Passage to read:
* * * * *

It sounds like hardware issues with your drives. I have Big Sur and no issues with any external drives, be they hard drives, the Apple Superdrive or a new external Blu Ray drive.
Thanks for confirming that. I have to do some more trial and error.
 
It sounds like hardware issues with your drives. I have Big Sur and no issues with any external drives, be they hard drives, the Apple Superdrive or a new external Blu Ray drive.

I hope so. My system keeps needling me to upgrade from OS 10.15.5 to Big Sur, but I am terrified that doing so will mess up a bunch of stuff.
 
It sounds like hardware issues with your drives. I have Big Sur and no issues with any external drives, be they hard drives, the Apple Superdrive or a new external Blu Ray drive.
I'm curious as to which model player you are using. If it is inexpensive enough, I may try for another.
The weird thing is, this one will recognize CDs, not DVDs.
 
Thanks for that.

I've discovered that the external drive is working for BluRays with good ol' MakeMKV! So, in any event, I can use this for CDs/BluRays, and the SuperDrive for CDs/DVDs.
I would sure like to troubleshoot why the DVD is not working, though! I'll try some other software. An odd thing is that while the drive is spinning with a DVD, DVDAudioExtract is not populated, but once I eject the disc, or remove the power, DVDAe populates, but also displays an error. I guess that it is reading the table of contents successfully, but not the contents itself?

* * * * *

Supplied records:

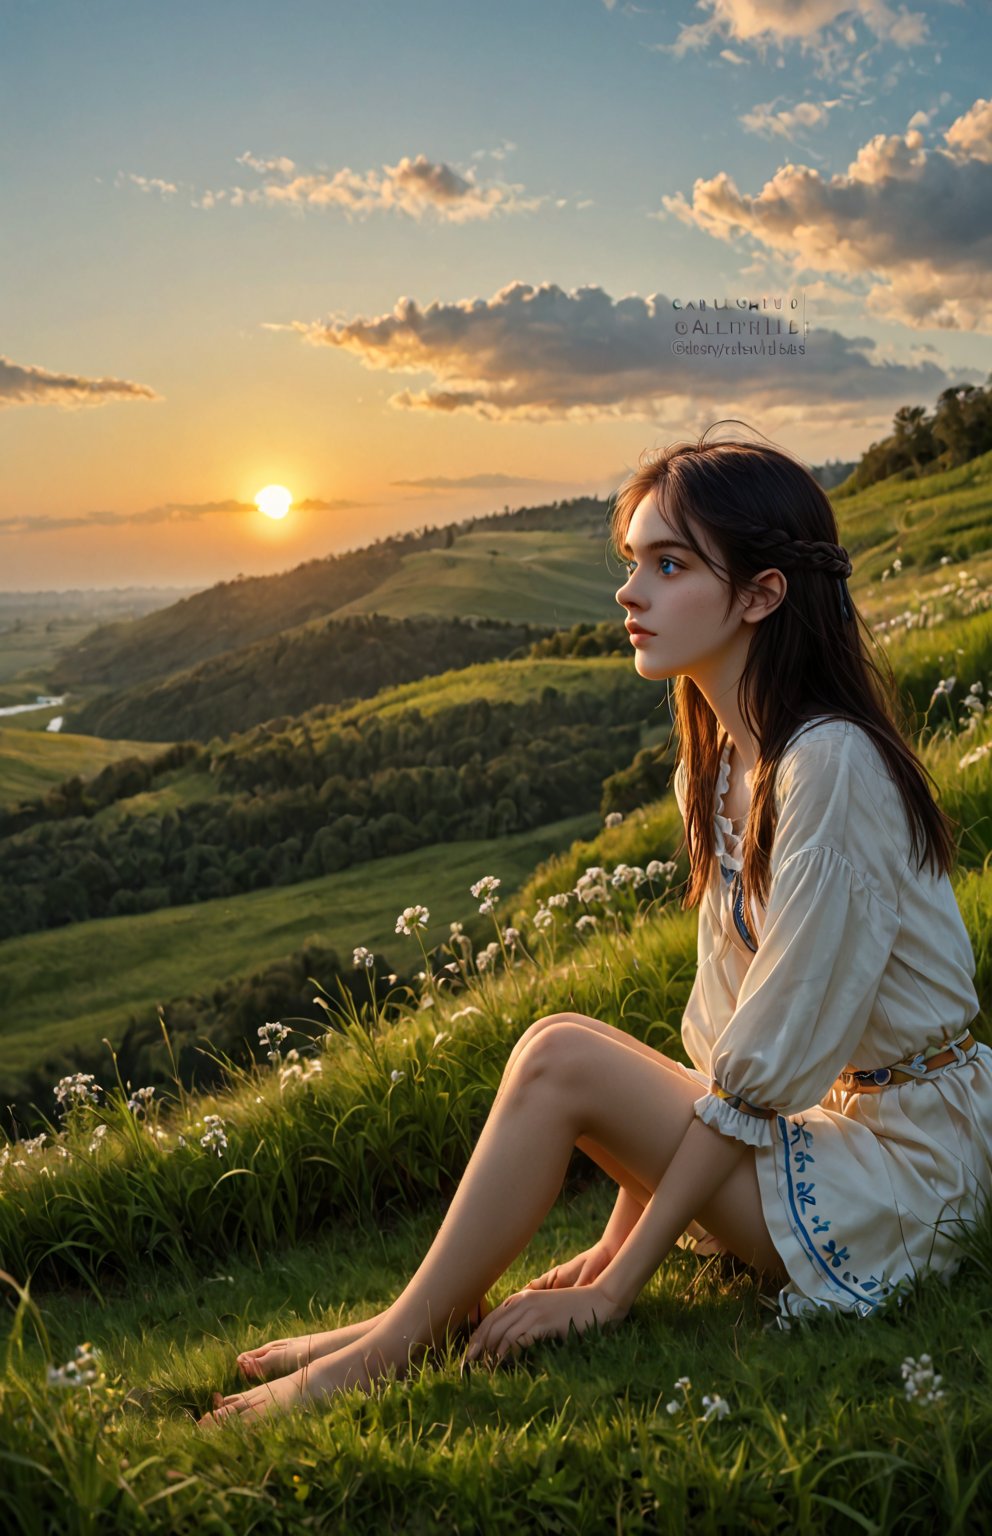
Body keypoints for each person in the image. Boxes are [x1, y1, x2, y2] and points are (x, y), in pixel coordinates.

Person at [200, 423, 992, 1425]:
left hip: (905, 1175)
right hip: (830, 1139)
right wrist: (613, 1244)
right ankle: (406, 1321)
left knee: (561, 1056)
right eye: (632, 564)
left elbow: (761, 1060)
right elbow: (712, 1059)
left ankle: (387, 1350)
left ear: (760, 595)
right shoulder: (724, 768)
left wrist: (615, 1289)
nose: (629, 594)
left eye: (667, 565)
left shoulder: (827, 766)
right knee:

* * * * *

Work instruction 1:
In the thread about external disc drives on a Mac, why does the writer guess that the table of contents is being read but the contents are not?
Work instruction 2:
Carry on the thread about external disc drives on a Mac from its final post.

Exercise response 1:
The writer notices that DVDAudioExtract stays empty while the drive spins with a DVD inside. It fills in only after the disc is ejected or the power is removed, and then it also shows an error.

Exercise response 2:
Same structure as you, 2017 Mac Book Pro, Big Sur, and i have been having lots of problem with the mac Superdrive not recognising discs, and just spitting them out after they go into the slot

So i am using a Panasonic Blu ray reader/writer. Used to need two USBs for power, but seems to run fine off the USB-C
 
Last edited:
Same structure as you, 2017 Mac Book Pro, Big Sur, and i have been having lots of problem with the mac Superdrive not recognising discs, and just spitting them out after they go into the slot

So i am using a Panasonic Blu ray reader/writer. Used to need two USBs for power, but seems to run fine off the USB-C
Thanks for the reply.
I've read about a few problems with the SuperDrive while I was searching for solutions.
 
SATA DVD/bluray/CD drives are usually class compliant and thus don't need a proprietary driver install. The maker of any said drive should tell you all about it on their webpage. And then the drive itself will be compatible with the formats it's programmed for. I've never seen proprietary drivers or firmware updates for disk drives FWIW. But if that kind of product is out there, they'll have their system and offer downloads for what they support.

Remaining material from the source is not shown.